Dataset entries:
----
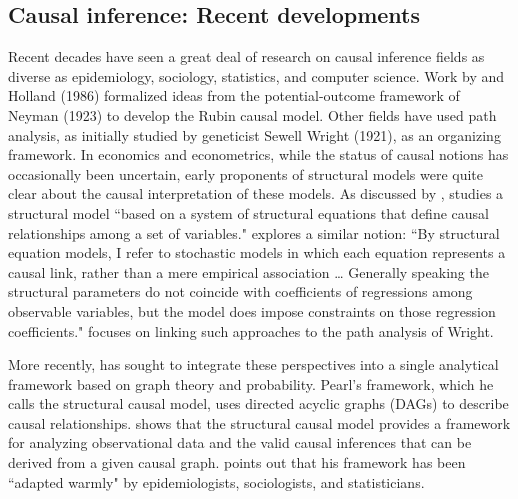 \documentclass[11pt,reqno]{amsart}
\begin{document}
\subsection{Causal inference: Recent developments}
Recent decades have seen a great deal of research on causal inference fields as diverse as epidemiology, sociology, statistics, and computer science. 
Work by \citet{Rubin:1974im,Rubin:1977dv} and Holland (1986) formalized ideas from the potential-outcome framework of Neyman (1923) to develop the Rubin causal model. %
Other fields have used path analysis, as initially studied by geneticist Sewell Wright (1921), as an organizing framework.
In economics and econometrics, while the status of causal notions has occasionally been uncertain, early proponents of structural models were quite clear about the causal interpretation of these models.
As discussed by \citet{Heckman:2015ez}, \citet{Haavelmo:1943cl,Haavelmo:1944jq} studies a structural model ``based on a system of structural equations that define causal relationships among a set of variables."
\citet[p.\,979]{Goldberger:1972cq} explores a similar notion: ``By structural equation models, I refer to stochastic models in which each equation represents a causal link, rather than a mere empirical association \dots
Generally speaking the structural parameters do not coincide with coefficients of regressions among observable variables, but the model does impose constraints on those regression coefficients."
\citet[p.\,979]{Goldberger:1972cq} focuses on linking such approaches to the path analysis of Wright.

More recently, \citet{Pearl:2009kh} has sought to integrate these perspectives into a single analytical framework based on graph theory and probability.
Pearl's framework, which he calls the structural causal model, uses directed acyclic graphs (DAGs) to describe causal relationships.
\citet{Pearl:2009kh} shows that the structural causal model provides a framework for analyzing observational data and the valid causal inferences that can be derived from a given causal graph.
\citet[p.\,698]{Pearl:2011jd} points out that his framework has been ``adapted warmly" by epidemiologists, sociologists, and statisticians.
\end{document}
----
• [Problem requirements] Excluding the pictures, restate the records above word for word.

• [Response]
 \documentclass[11pt,reqno]{amsart}
\begin{document}
\subsection{Causal inference: Recent developments}
Recent decades have seen a great deal of research on causal inference fields as diverse as epidemiology, sociology, statistics, and computer science. 
Work by \citet{Rubin:1974im,Rubin:1977dv} and Holland (1986) formalized ideas from the potential-outcome framework of Neyman (1923) to develop the Rubin causal model. %
Other fields have used path analysis, as initially studied by geneticist Sewell Wright (1921), as an organizing framework.
In economics and econometrics, while the status of causal notions has occasionally been uncertain, early proponents of structural models were quite clear about the causal interpretation of these models.
As discussed by \citet{Heckman:2015ez}, \citet{Haavelmo:1943cl,Haavelmo:1944jq} studies a structural model ``based on a system of structural equations that define causal relationships among a set of variables."
\citet[p.\,979]{Goldberger:1972cq} explores a similar notion: ``By structural equation models, I refer to stochastic models in which each equation represents a causal link, rather than a mere empirical association \dots
Generally speaking the structural parameters do not coincide with coefficients of regressions among observable variables, but the model does impose constraints on those regression coefficients."
\citet[p.\,979]{Goldberger:1972cq} focuses on linking such approaches to the path analysis of Wright.

More recently, \citet{Pearl:2009kh} has sought to integrate these perspectives into a single analytical framework based on graph theory and probability.
Pearl's framework, which he calls the structural causal model, uses directed acyclic graphs (DAGs) to describe causal relationships.
\citet{Pearl:2009kh} shows that the structural causal model provides a framework for analyzing observational data and the valid causal inferences that can be derived from a given causal graph.
\citet[p.\,698]{Pearl:2011jd} points out that his framework has been ``adapted warmly" by epidemiologists, sociologists, and statisticians.
\end{document}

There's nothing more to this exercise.